- _Selected extract_:
Abstract
This study aims to examine the effect of audit quality and ownership structure on earnings management through real activities. The audit quality tested is the size of the public auditor's office and auditor independence. The ownership structure that has been examined for its impact on management management is institutional ownership, managerial ownership, and foreign ownership. Earnings management through real activities is measured by three methods, namely abnormal cash flow from operation (CFO), abnormal discretionary expense, and abnormal production cost. The sample of this research is manufacturing companies listed on the Indonesia Stock Exchange from 2016 to 2018. With the purposive sampling method, the final sample is 175 company-years. The results showed that auditor quality and ownership structure had no effect on earnings management as measured by abnormal CFO. Meanwhile, abnormal production cost is not proven to be influenced by ownership structure but is negatively affected by audit quality as measured by Auditor Firm size. Ownership structure and audit quality are proven to have an effect on earnings management, which is measured by abnormal discretionary expense.

- _Information shown_:

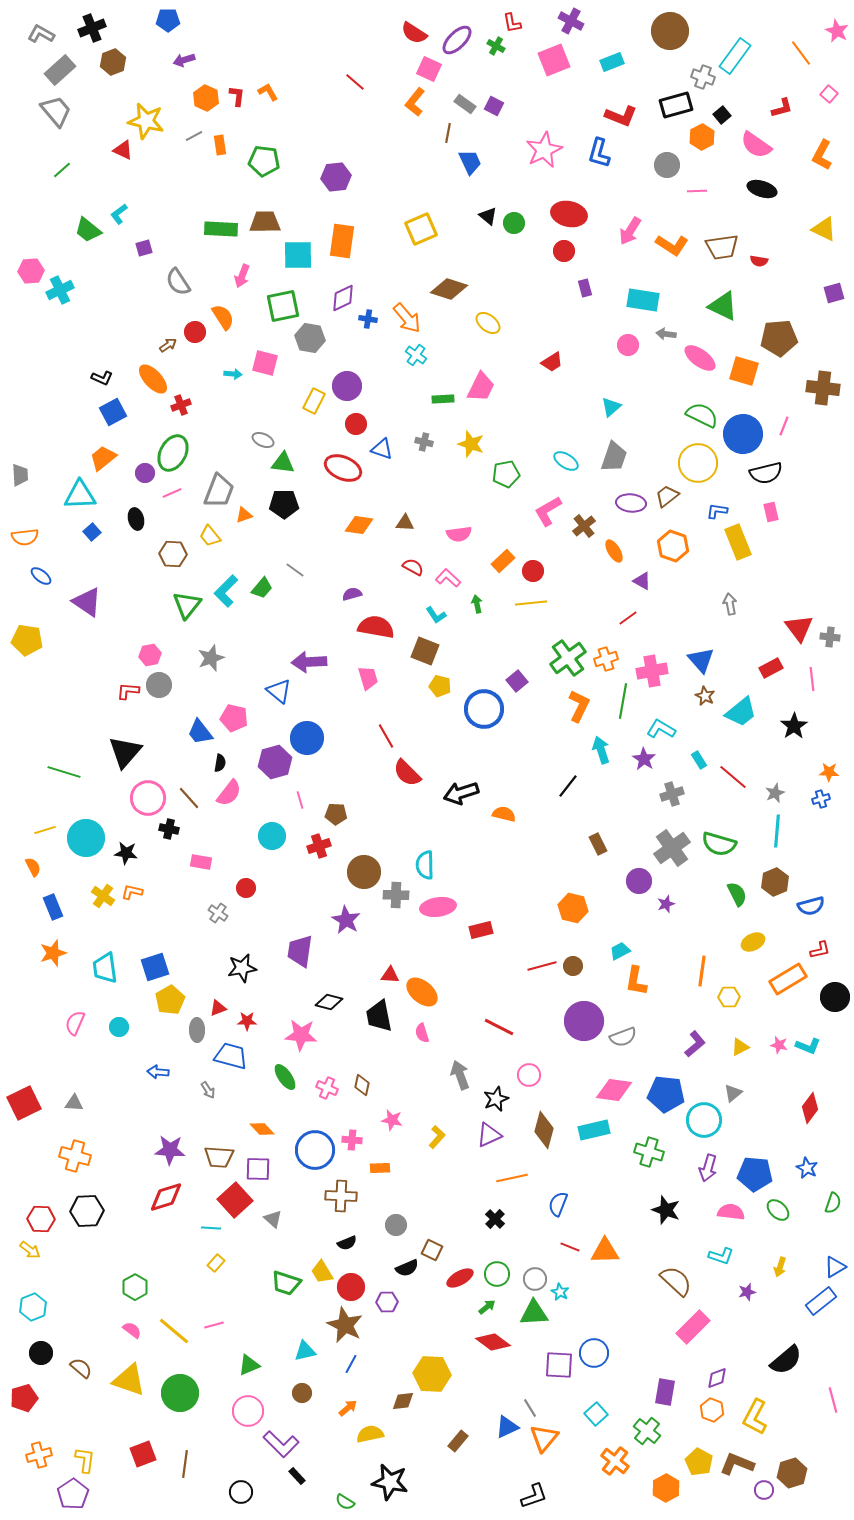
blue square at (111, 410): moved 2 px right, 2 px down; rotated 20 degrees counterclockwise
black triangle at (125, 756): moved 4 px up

- _Job_: Name every method the abstract gives for measuring earnings management through real activities.

- _The reply_:
- Abnormal cash flow from operation (CFO)
- Abnormal discretionary expense
- Abnormal production cost